Non vi è luogo, dunque, ad indagare (con tutte le difficoltà che ciò
comporterebbe) circa le ragioni e l’imputabilità o meno di tale
eventuale inerzia, collegate anche ad una sempre difficile prognosi
circa l’esito positivo delle necessarie iniziative, giudiziali e
stragiudiziali.
23. Invero, la causa della disoccupazione resta l’atto risolutivo
del rapporto, non la mancata strenua opposizione ad esso (che è un post
factum, in quanto tale eziologicamente ininfluente).
24. Anche qualora sia stata resa in sede di impugnativa del termine
contrattuale una sentenza di conversione ex tunc del rapporto di
lavoro, elemento ostativo alla percezione dell’indennità di
disoccupazione sarebbe dunque l’effettiva ricostituzione del rapporto,
nei suoi aspetti giuridici ed economici, che nel caso non si è
realizzata, atteso che la sentenza oggi impugnata ha accertato che il
lavoratore non è mai stato reintegrato e che per il periodo in
contestazione non ha ricevuto le proprie spettanze retributive.
25. Sulla base di tali premesse risulta ininfluente il
sopravvenire, nelle more della lite avente ad oggetto l’impugnativa del
termine contrattuale, della L. n. 183 del 2010, art. 32,
comma 5, c.d.

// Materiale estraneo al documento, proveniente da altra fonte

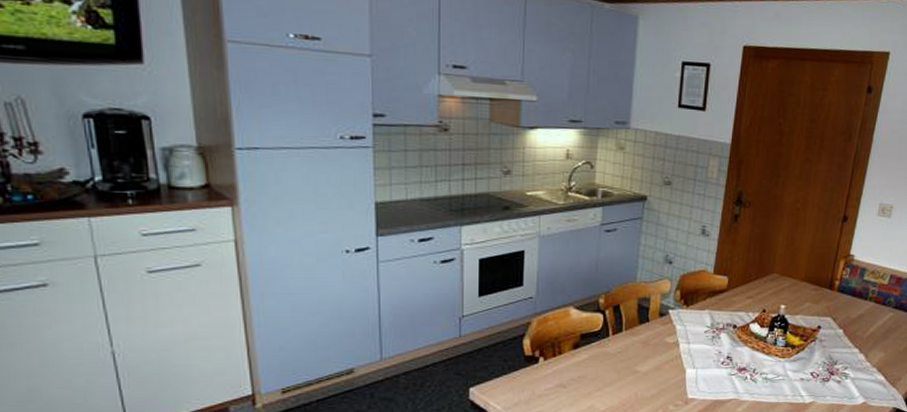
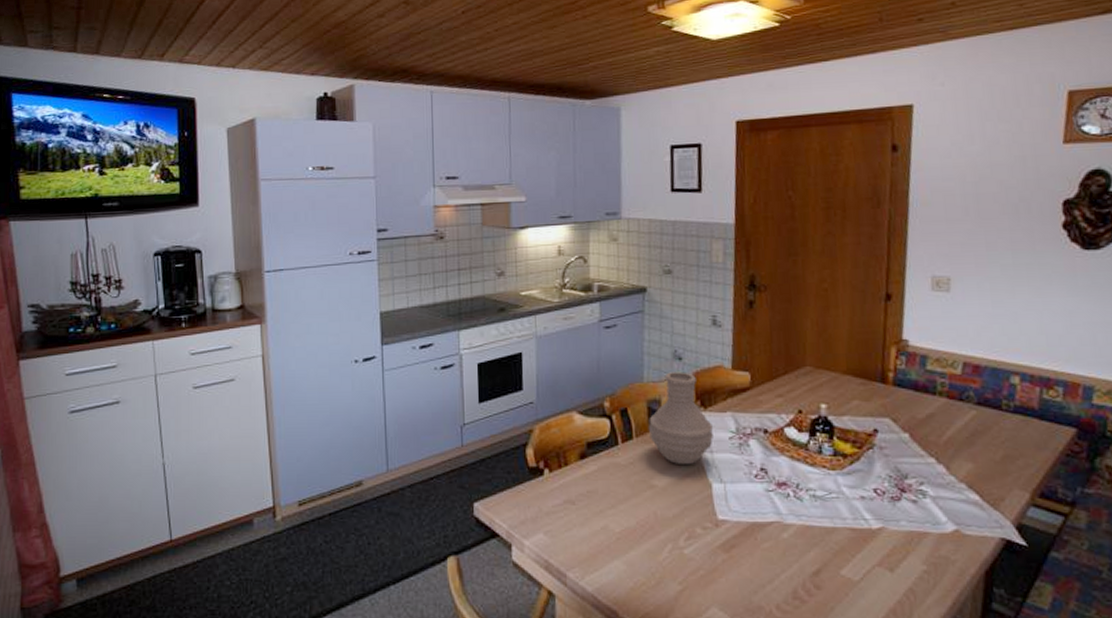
vase: none [636,274,692,354] -> present [648,371,713,465]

Collegato Lavoro, che – al più – può aver pesato sulla
trattativa che ha preceduto la conciliazione in sede sindacale, ma che
non ha inciso sulla (in)volontarietà dello stato di disoccupazione, nè
sulla materiale percezione di retribuzioni.
26. Segue il rigetto del ricorso.
27. Le spese, liquidate come da dispositivo, seguono la soccombenza.
28. L’esito del giudizio determina la sussistenza dei presupposti
processuali per il versamento, da parte del ricorrente, dell’ulteriore
importo a titolo di contributo unificato, previsto dal D.P.R. 30 maggio 2002, n. 115, art. 13, comma 1-quater, introdotto dalla L. 24 dicembre 2012, n. 228, art. 1, comma 17.
P.Q.M.
La Corte rigetta il ricorso. Condanna la parte ricorrente al
pagamento delle spese del giudizio di legittimità, che liquida in
complessivi Euro 4.000,00 per compensi professionali, oltre ad Euro
200,00 per esborsi, rimborso delle spese generali nella misura del 15%
ed accessori di legge.
Ai sensi del D.Lgs. n. 115 del 2002, art. 13, comma 1-quater, dà
atto della sussistenza dei presupposti processuali per il versamento da
parte del ricorrente dell’ulteriore importo a titolo di contributo
unificato pari a quello, ove dovuto, per il ricorso a norma del comma
1-bis dello stesso art. 13.
Così deciso in Roma, nella Camera di consiglio, il 17 settembre 2019.